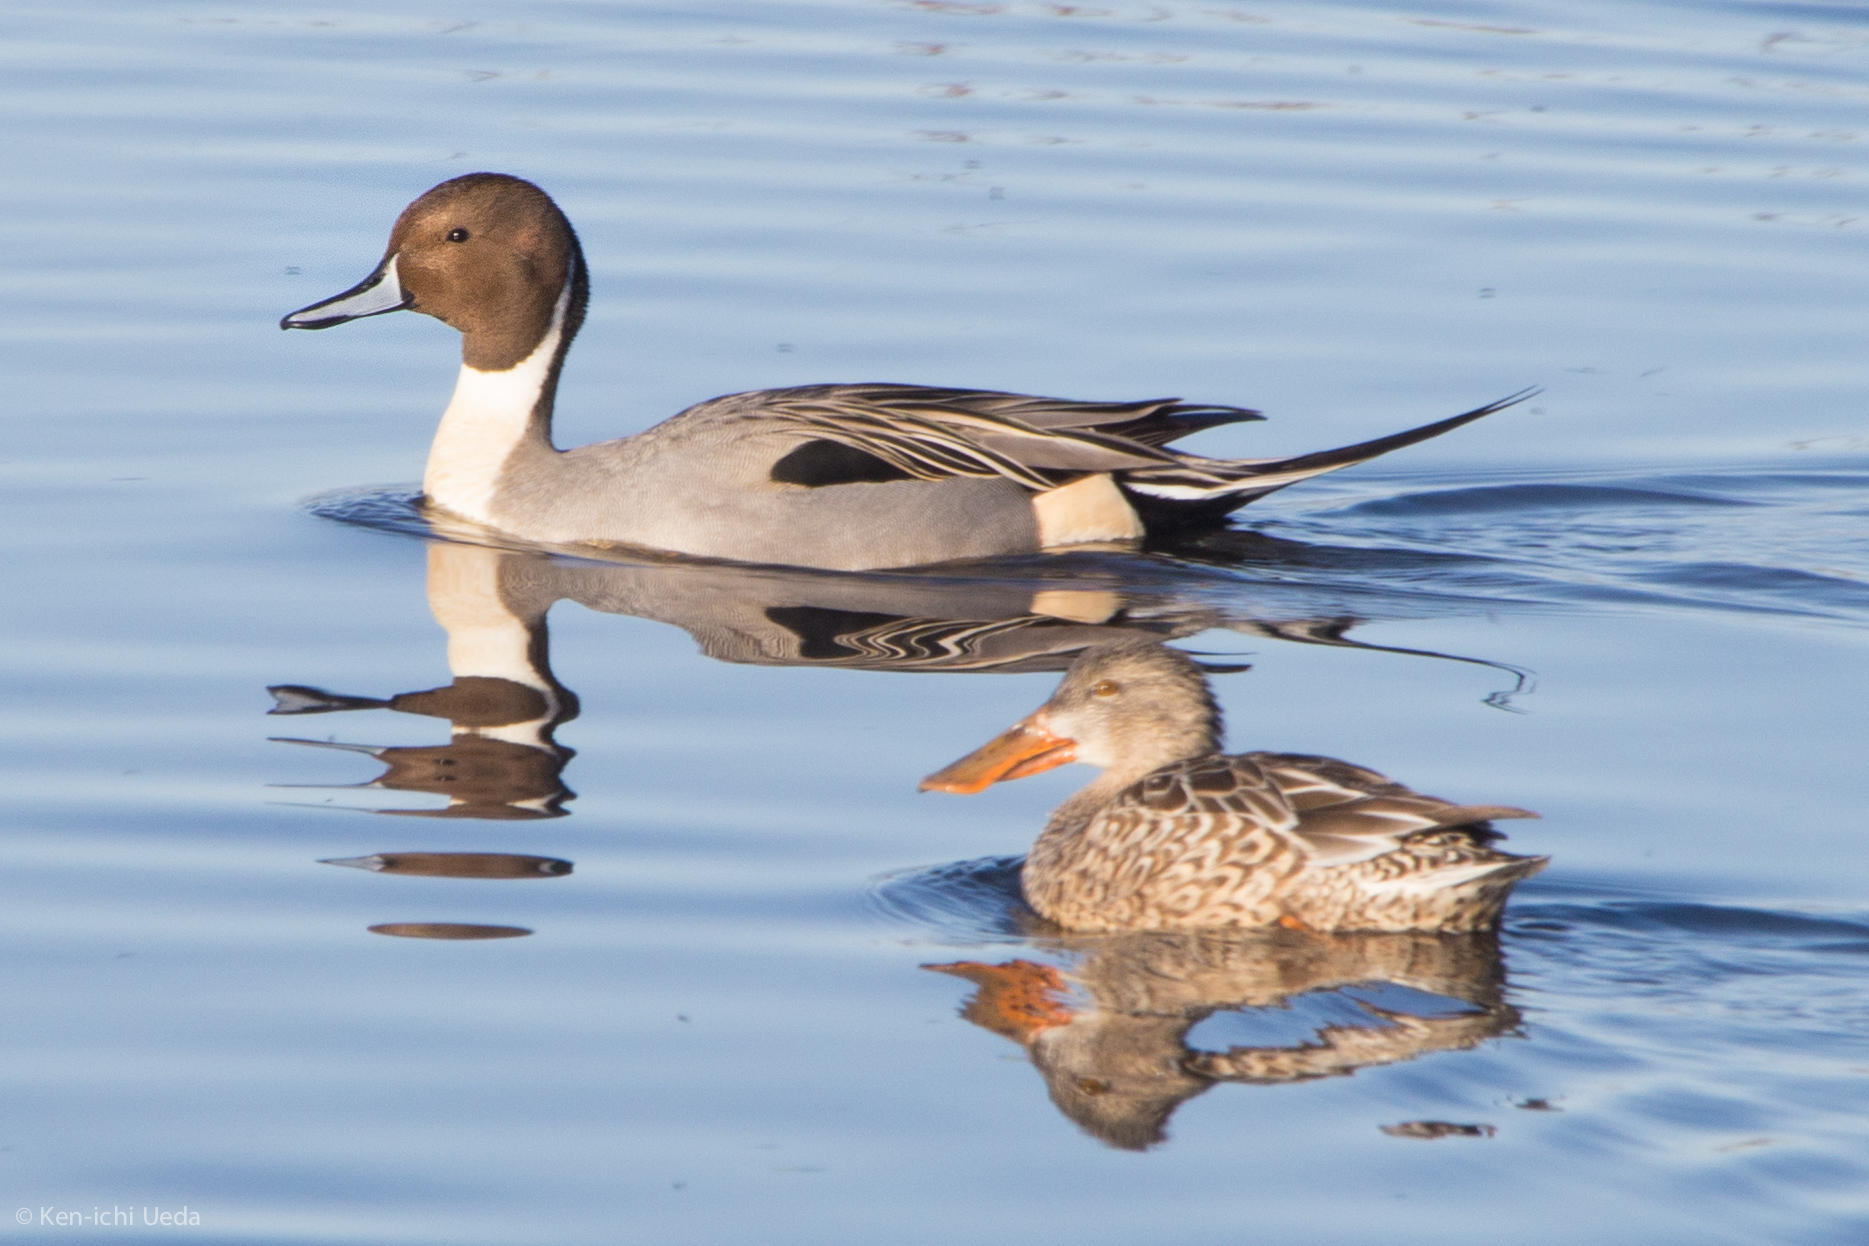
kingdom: Animalia
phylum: Chordata
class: Aves
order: Anseriformes
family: Anatidae
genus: Anas
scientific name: Anas acuta
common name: Northern pintail
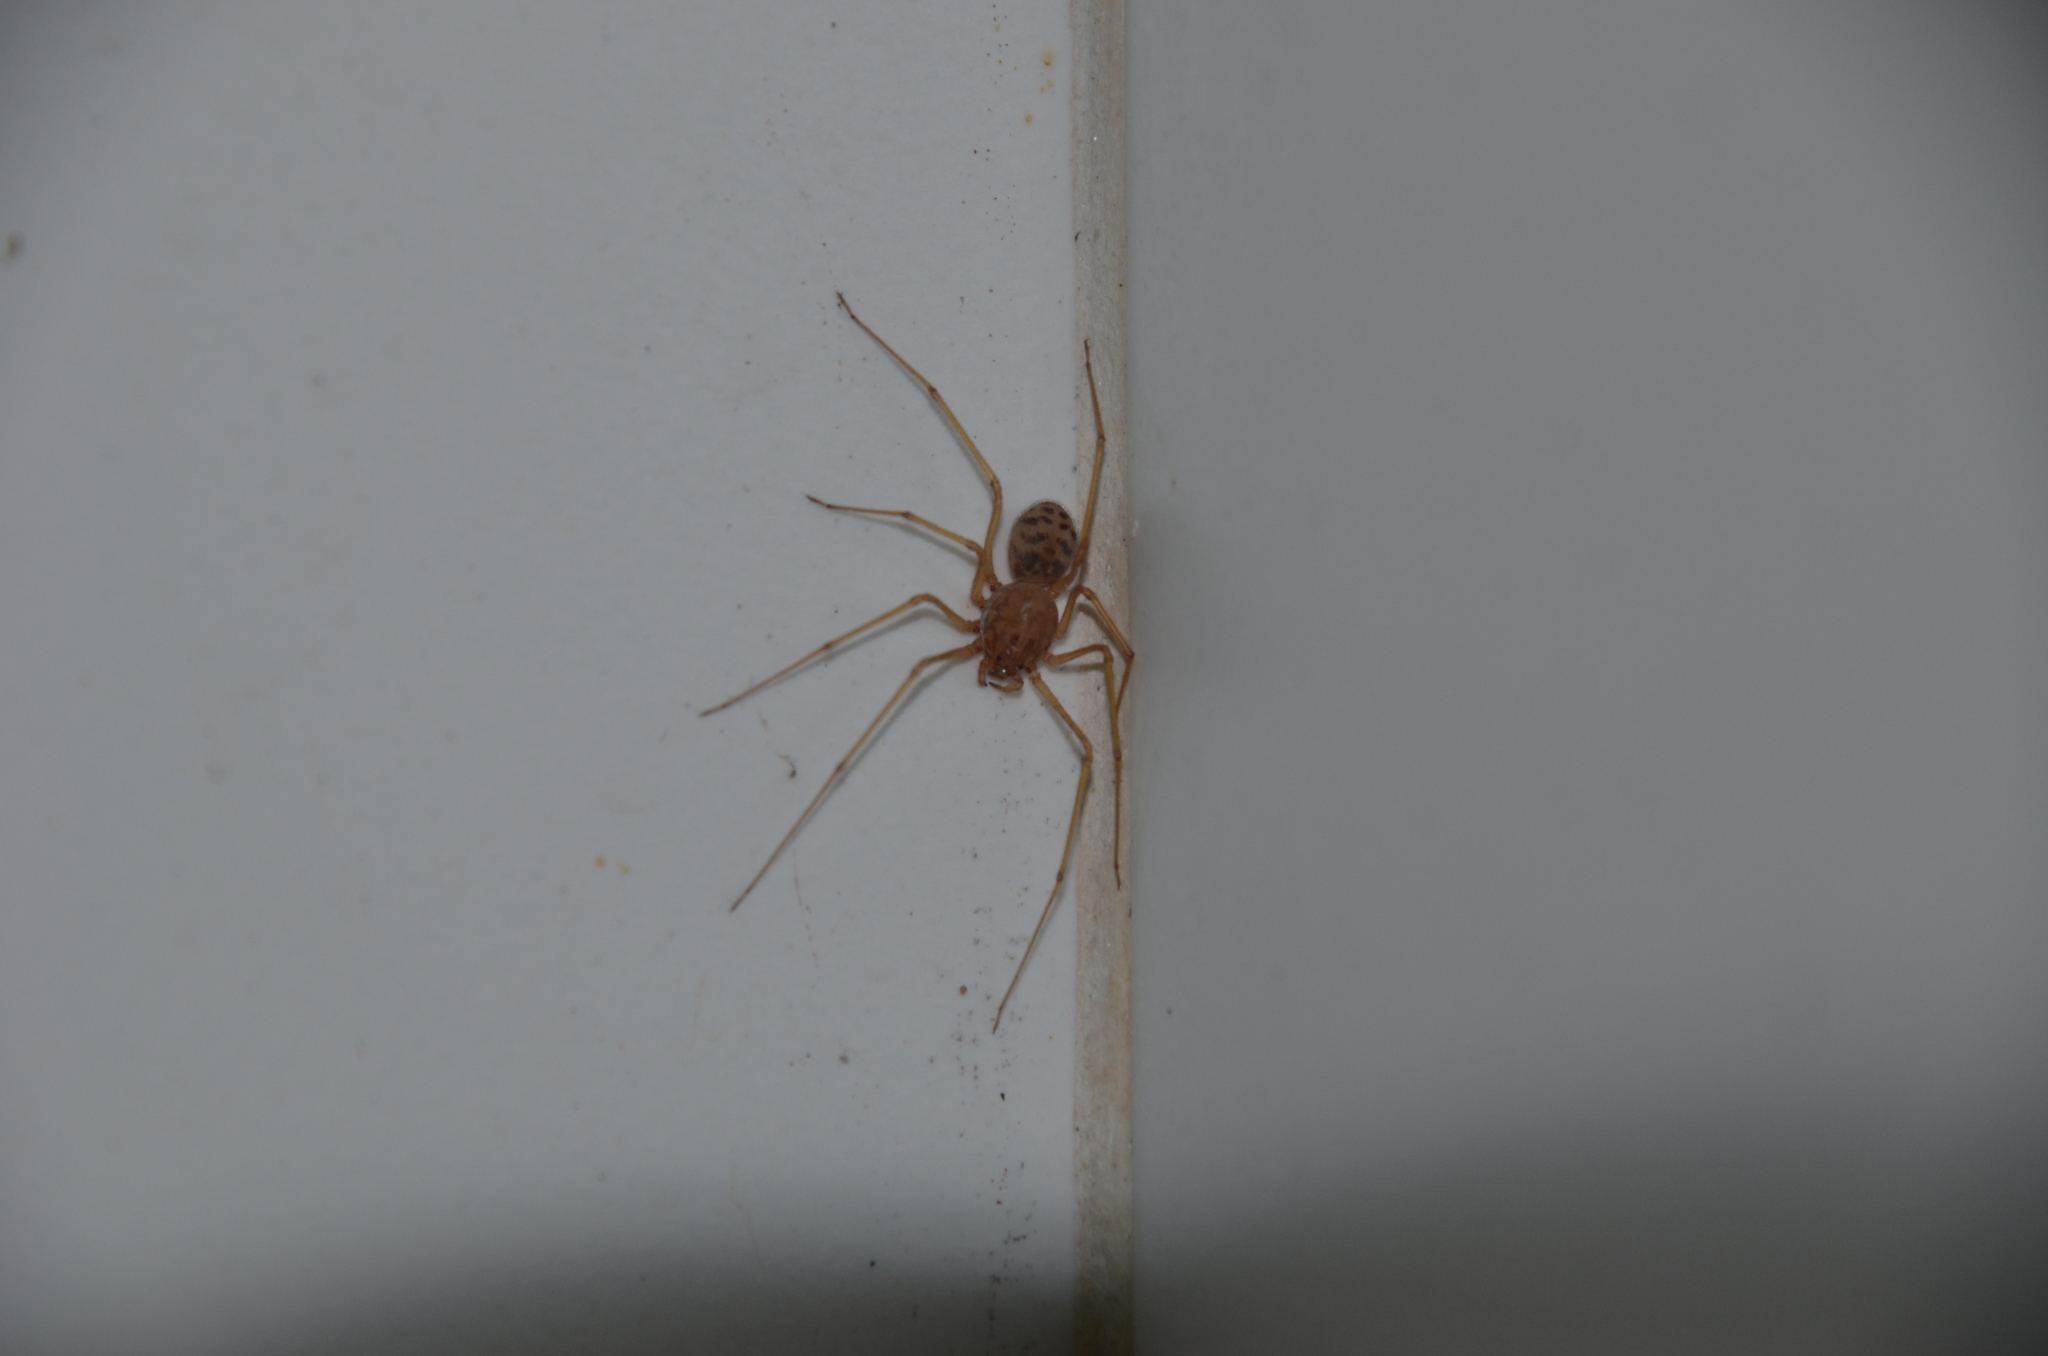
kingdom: Animalia
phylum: Arthropoda
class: Arachnida
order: Araneae
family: Scytodidae
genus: Scytodes
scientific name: Scytodes univittata
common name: Spitting spider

++++++++++

■ Exercise instructions: Please rewrite the material above with "common name" replaced by "vernacular name" everywhere and nothing else changed. Leave out the picture lines.

■ Result of this exercise:
kingdom: Animalia
phylum: Chordata
class: Aves
order: Anseriformes
family: Anatidae
genus: Anas
scientific name: Anas acuta
vernacular name: Northern pintail
kingdom: Animalia
phylum: Arthropoda
class: Arachnida
order: Araneae
family: Scytodidae
genus: Scytodes
scientific name: Scytodes univittata
vernacular name: Spitting spider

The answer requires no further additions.